This work addresses the long-standing stagnation in the Gilbert–Pollak conjecture (also known as the Steiner ratio conjecture) by introducing a novel paradigm that integrates large language models with formal verification. The approach employs constraint-guided generation of geometric lemmas, automatically synthesizes executable verification code, and iteratively refines lemma structures through a reflection mechanism. For the first time, large language models are leveraged to produce certifiable mathematical lemmas aimed at resolving a prominent open problem in theoretical mathematics. Using only a few thousand model invocations, the method derives a new lower bound of 0.8559 for the Steiner ratio—substantially surpassing the previous best-known bound of 0.824, which had remained unimproved for over three decades—and thereby achieves a significant leap from competition-style problem solving to rigorous theoretical research.

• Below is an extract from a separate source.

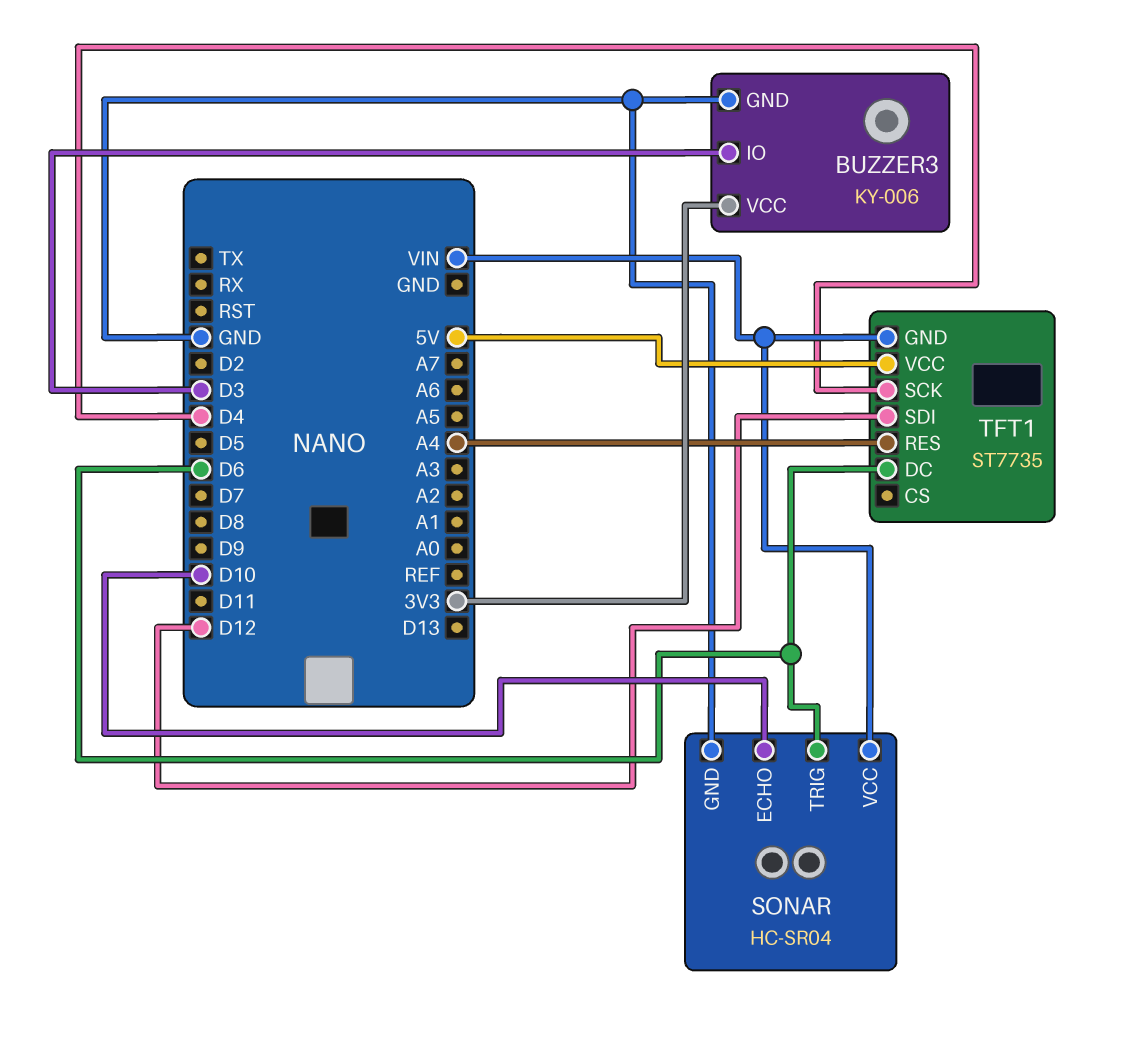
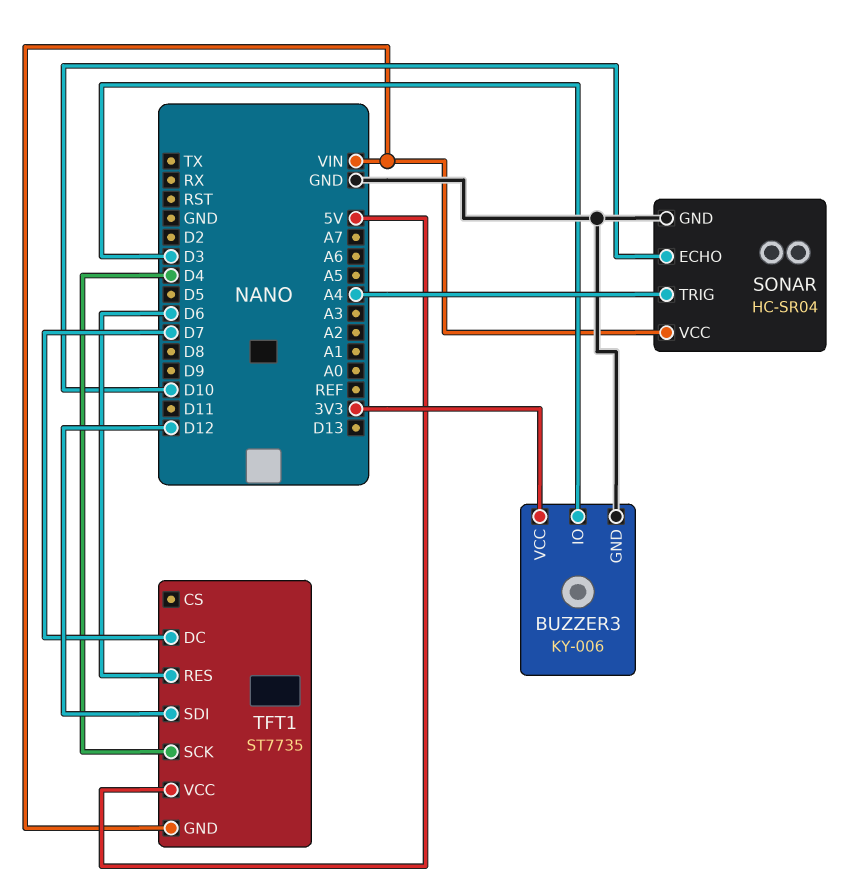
SONAR pin TRIG: D6 -> A4
TFT1 pin DC: D6 -> D7
TFT1 pin RES: A4 -> D6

The Gilbert-Pollak Conjecture \citep{gilbert1968steiner}, also known as the Steiner Ratio Conjecture, states that for any finite point set in the Euclidean plane, the Steiner minimum tree has length at least $\sqrt{3}/2 \approx 0.866$ times that of the Euclidean minimum spanning tree (the Steiner ratio). A sequence of improvements through the 1980s culminated in a lower bound of $0.824$, with no substantial progress reported over the past three decades. Recent advances in LLMs have demonstrated strong performance on contest-level mathematical problems, yet their potential for addressing open, research-level questions remains largely unexplored. In this work, we present a novel AI system for obtaining tighter lower bounds on the Steiner ratio. Rather than directly prompting LLMs to solve the conjecture, we task them with generating rule-constrained geometric lemmas implemented as executable code. These lemmas are then used to construct a collection of specialized functions, which we call verification functions, that yield theoretically certified lower bounds of the Steiner ratio. Through progressive lemma refinement driven by reflection, the system establishes a new certified lower bound of 0.8559 for the Steiner ratio. The entire research effort involves only thousands of LLM calls, demonstrating the strong potential of LLM-based systems for advanced mathematical research.